12-03-2023 LEMMER – In 2022 produceerden 70% van de melkveebedrijven meer dierlijke mest dan volgens de gebruiksnormen op eigen grond mag worden aangewend. Het aantal melkveebedrijven met een mestoverschot daalde met drie procentpunt ten opzichte van 2021. Van de hokdierbedrijven had 90% bedrijven een overproductie aan mest en diende er mest te worden afgevoerd. Dat is vier procentpunten minder dan in 2021.
Bij het vaststellen van de hoeveelheid stikstof in geproduceerde mest wordt de uitscheiding van stikstof verminderd met verliezen in stallen en mestopslagen. Voor de mestwetgeving mogen boeren hierbij uitgaan van forfaitaire stikstofverliezen, via de stikstofcorrectie. De hoeveelheid stikstof in de mest berekend met de forfaitaire stikstofcorrectie bepaalt of er wettelijk gezien sprake is van overproductie.

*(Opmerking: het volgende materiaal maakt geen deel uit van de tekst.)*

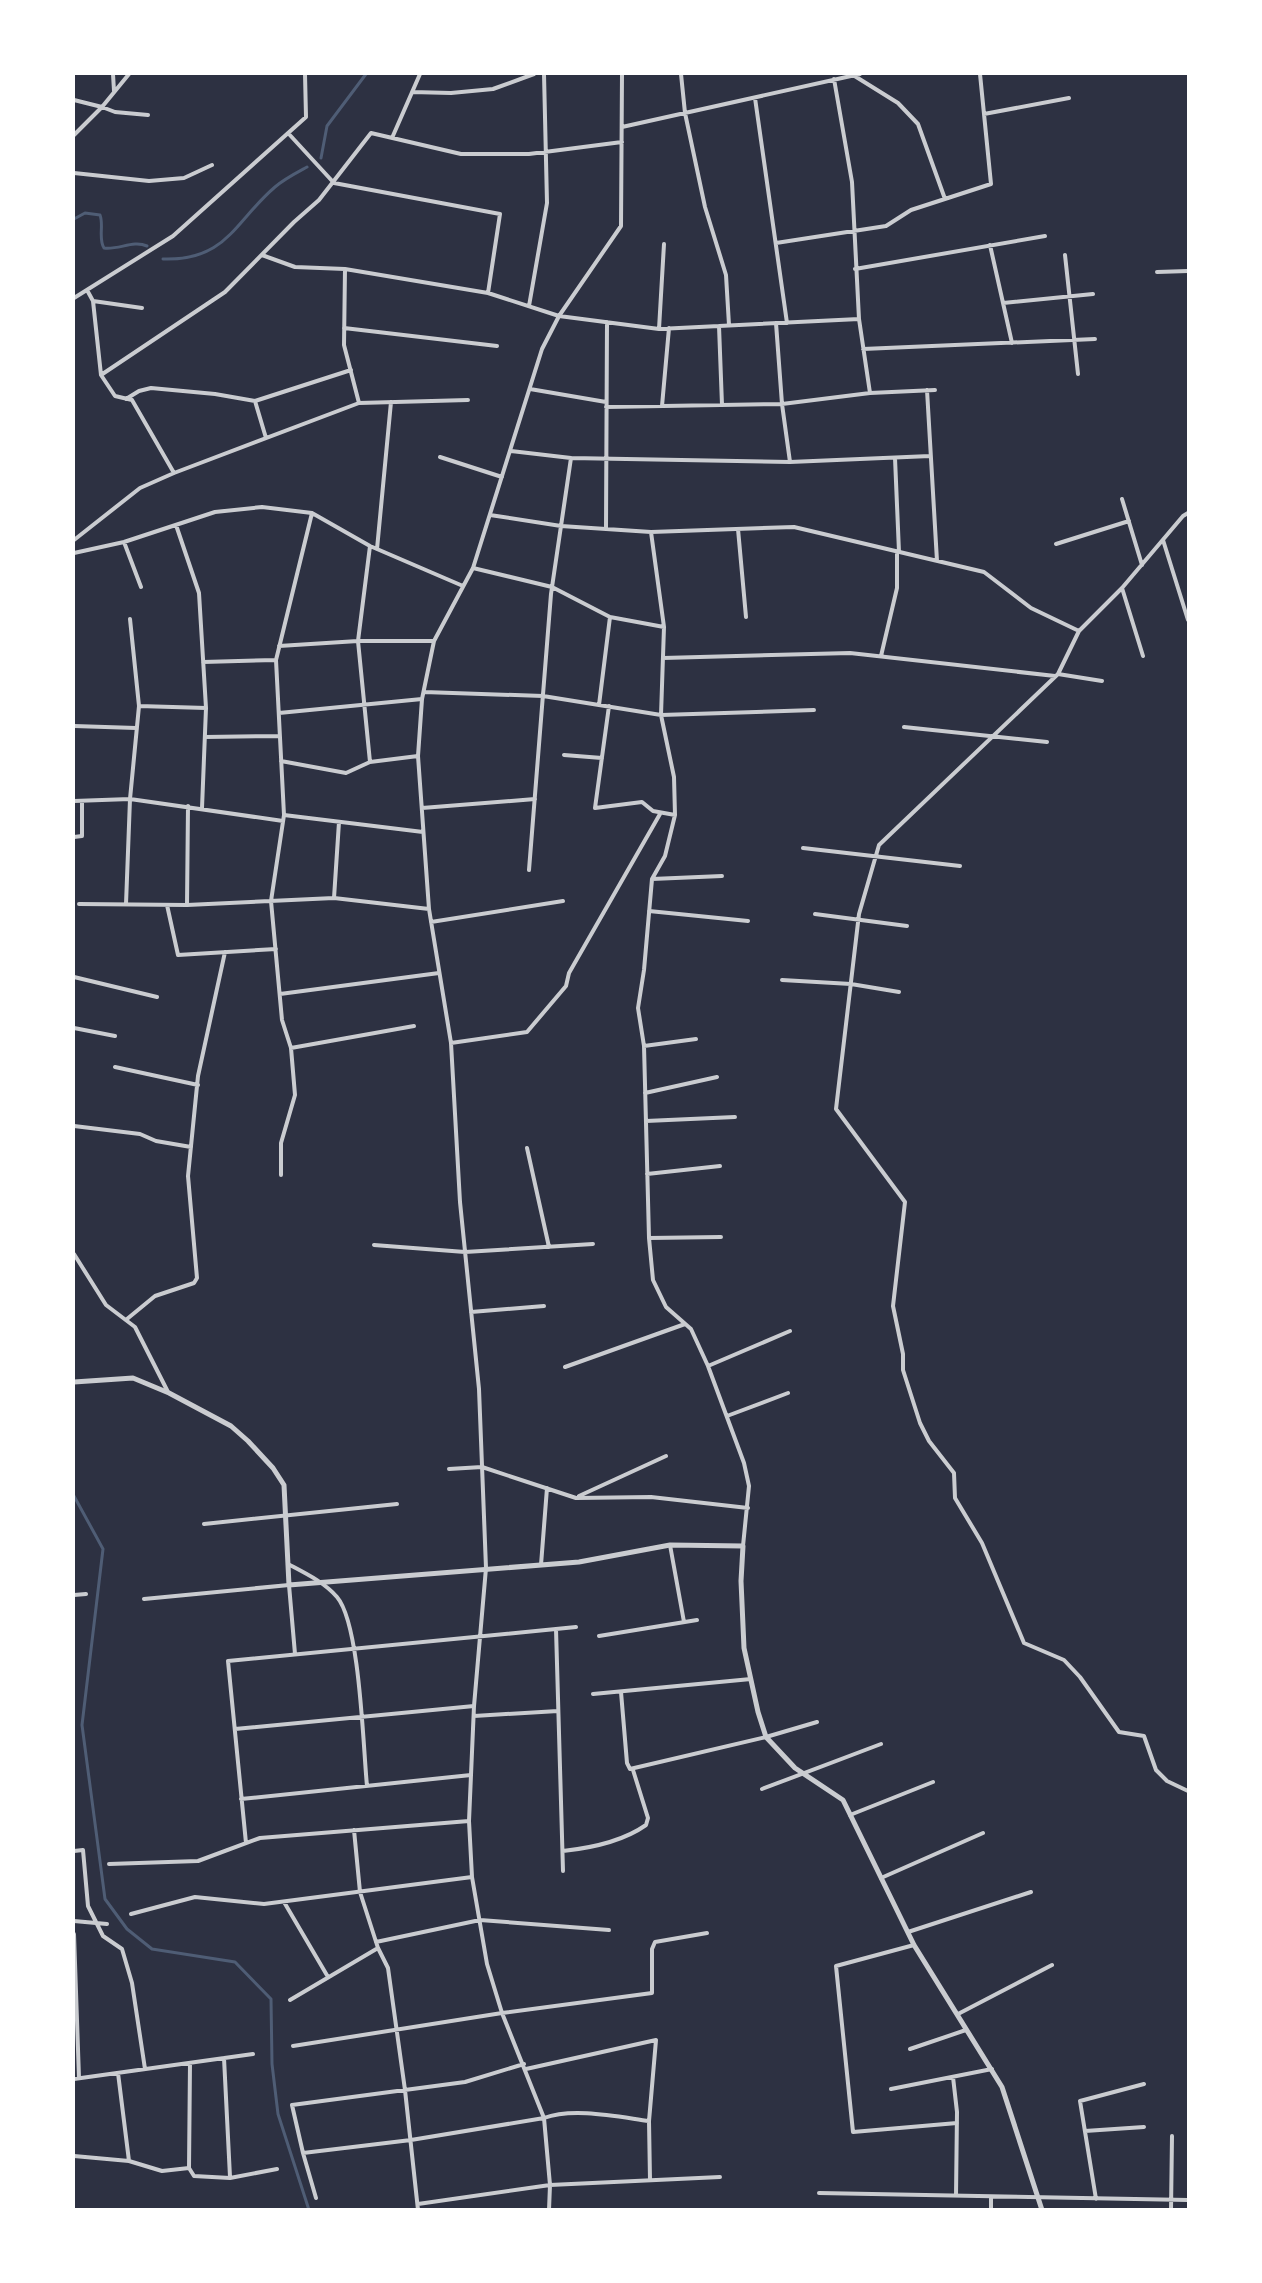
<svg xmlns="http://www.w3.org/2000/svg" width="1262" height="2283" viewBox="0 0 1262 2283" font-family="'Crimson Pro',serif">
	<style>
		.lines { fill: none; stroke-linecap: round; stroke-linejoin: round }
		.stream { stroke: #4f5d75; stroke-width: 3 }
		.minor { stroke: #caccd0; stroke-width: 4 }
		.tertiary { stroke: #caccd0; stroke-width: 5 }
	</style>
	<rect width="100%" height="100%" fill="#2d3142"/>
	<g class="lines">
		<path class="stream" d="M321 158 327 126 366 74
			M74 219 85 213 100 215C104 225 98 239 104 248 119 250 133 240 147 246
			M163 259C227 261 234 222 275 187 284 179 296 173 307 167
			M74 1496 103 1549 82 1725 105 1899 127 1929 152 1949 235 1962 271 1999 272 2064 278 2114 309 2210"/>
		<path class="minor" d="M113 74 114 91
			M681 74 685 113 705 207 726 275 729 325
			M853 75 898 103 918 124 945 199
			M834 79 852 182 859 319 870 393
			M412 92 451 93 493 89 534 74
			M755 98 787 323
			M74 100 102 107 115 112 148 115
			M984 114 1069 98
			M622 127 860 74
			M288 133 334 183 500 214 488 293
			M74 135 102 107 129 74
			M392 138 420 74
			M74 173 149 181 184 178 212 165
			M776 243 886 226 911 210 991 184 980 74
			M990 245 1012 343
			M262 255 295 267 345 269 488 293 559 316 659 329 859 319
			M1065 255 1078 374
			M345 269 344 345 359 403
			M855 269 1045 236
			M1157 272 1188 271
			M87 290 93 301 101 375 115 396 132 400 174 473
			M74 298 173 236 306 117 305 74
			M93 301 142 308
			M1003 303 1093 294
			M529 306 547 203 544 74
			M776 323 782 404 790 462
			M719 326 722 405
			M344 328 497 346
			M659 329 664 244
			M863 349 1095 339
			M101 375 225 292 294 222 319 200 371 133 461 154H529L622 142
			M530 389 606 402
			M927 390 937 561
			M126 399 139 391 151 388 215 394 255 401 351 370
			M255 401 266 438
			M662 406 669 328
			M606 407 782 404 870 393 935 390
			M511 451 571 458 790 462 930 456
			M440 457 502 477
			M895 458 899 552
			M1122 499 1142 565
			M1188 513 1183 516 1122 588 1079 631 1058 674 879 845 859 914 836 1109 905 1202 893 1306 903 1354V1370L920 1423 929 1441 954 1473 955 1498 982 1543 1024 1643 1064 1660 1080 1677 1119 1732 1144 1736 1156 1770 1167 1781 1188 1791
			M490 515 561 526 651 532 794 527 984 572 1031 608 1079 631
			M176 525 199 593 206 708 202 808
			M606 529 607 322
			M738 529 746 617
			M651 532 664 627 661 715 674 777 675 815 665 856 652 879 644 970 638 1008 644 1046 649 1238 653 1280 666 1307 691 1329 708 1366 744 1463 749 1486 743 1546
			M74 540 140 488 174 473 359 403 468 400
			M1163 540 1188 620
			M124 542 141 587
			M1056 544 1129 521
			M377 549 391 402
			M74 553 124 542 215 512 262 507 312 513 370 546 463 586
			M473 568 552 587 610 617 664 627
			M1122 588 1143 656
			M279 646 358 641H434
			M881 656 897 588V552
			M663 658 850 653 1055 676
			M203 662 276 660
			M1058 674 1102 681
			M424 692 543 696 661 715 814 710
			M599 705 610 617
			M139 706 206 708
			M609 706 595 808 642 802 653 811 675 815
			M279 713 422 699
			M74 726 136 728
			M904 727 1047 742
			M205 737 280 736
			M564 755 602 758
			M281 761 346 773 370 762 418 756
			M370 762 358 641 370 546
			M74 801 130 799 283 821
			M422 808 535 799
			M284 815 423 832
			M74 837 82 836V801
			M803 848 960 866
			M529 870 551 594 571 458
			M652 879 722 876
			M334 898 339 822
			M79 904 187 905 334 898 429 909
			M126 904 130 799 139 706 130 619
			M167 905 178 955 276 949
			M187 905 188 806
			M649 911 748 921
			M815 914 907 926
			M431 922 563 901
			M74 977 157 997
			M782 980 851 984 899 992
			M280 994 439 973
			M74 1028 115 1036
			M451 1043 527 1032 566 986 569 973 660 814
			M644 1046 696 1039
			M291 1048 414 1026
			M115 1067 198 1085
			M645 1093 717 1077
			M646 1121 735 1117
			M74 1126 140 1134 156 1141 191 1147
			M527 1148 549 1247
			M647 1174 720 1166
			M281 1175V1143L295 1095 291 1048 282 1020 271 901 284 815 276 660 312 513
			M649 1238 721 1237
			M374 1245 465 1252 593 1244
			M74 1254 106 1305 135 1327 168 1392
			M471 1312 544 1306
			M127 1319 155 1296 194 1283 197 1278 188 1176 198 1076 225 952
			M708 1366 790 1331
			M565 1367 685 1324
			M727 1416 788 1393
			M449 1469 482 1467 576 1498 651 1497 748 1508
			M579 1496 666 1456
			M204 1524 397 1504
			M670 1545 684 1622
			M288 1564C305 1573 324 1582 337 1597 360 1624 363 1746 367 1786
			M541 1565 547 1488
			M74 1595 86 1594
			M144 1599 289 1585 295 1654
			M556 1629 563 1871
			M599 1636 697 1620
			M621 1692 627 1763 630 1769 766 1737 817 1722
			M593 1694 751 1679
			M474 1716 558 1711
			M235 1729 474 1706
			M762 1789 881 1744
			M241 1799 471 1775
			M850 1815 933 1782
			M354 1830 360 1892 378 1948 388 1968 405 2090 418 2210
			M246 1843 228 1661 576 1627
			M74 1851 83 1850 88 1906 103 1936 122 1949 132 1983 145 2069
			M563 1851C591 1848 622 1842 646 1825L648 1818 633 1770
			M109 1864 198 1861 260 1838 469 1821
			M881 1878 983 1833
			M284 1902 328 1977
			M131 1914 195 1897 264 1904 472 1877
			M74 1921 107 1924
			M908 1932 1031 1892
			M74 1934 79 2078
			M376 1942 480 1920 609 1930
			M914 1945 836 1966 853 2132 957 2123
			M290 2000 378 1948
			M958 2014 1052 1965
			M293 2046 502 2013 652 1993V1949L655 1942 707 1933
			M910 2049 966 2030
			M224 2058 230 2177
			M190 2063 189 2168 194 2176 230 2178 277 2169
			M526 2069 656 2040 649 2121 650 2180
			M118 2073 129 2161
			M953 2077 957 2112 956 2196
			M74 2079 253 2054
			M891 2089 992 2069
			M1085 2131 1144 2127
			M303 2153 411 2140 544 2118C573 2107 619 2117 649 2121
			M74 2156 129 2161 162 2171 189 2168
			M819 2193 1188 2200
			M316 2198 303 2153 292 2105 465 2082 524 2064
			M1096 2199 1080 2101 1144 2084
			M418 2204 550 2185 720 2177
			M549 2210 550 2185 544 2118 502 2013 487 1964 472 1877 469 1821 474 1706 486 1568 479 1389 460 1202 451 1043 429 909 418 756 422 699 434 641 473 568 542 349 559 316 621 226 622 74
			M991 2210V2197
			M1171 2210 1172 2136"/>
		<path class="tertiary" d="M74 1382 133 1378 169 1393 231 1426 248 1441 273 1468 284 1485 289 1585 579 1562 670 1545 743 1546 741 1581 744 1648 758 1712 766 1737 795 1768 843 1800 914 1945 1002 2087 1042 2210"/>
	</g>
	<rect width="1262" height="2283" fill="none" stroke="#ffffff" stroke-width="150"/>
</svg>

Het Compendium voor de Leefomgeving gaat bij de bepaling van de overproductie niet uit van de forfaitaire stikstofverliezen maar van verliezen die berekend zijn met het National Emission Model for Agriculture (NEMA). De hoeveelheid stikstof in de mest op basis van forfaitaire waarden kan afwijken van de hoeveelheid stikstof in de mest berekend met NEMA.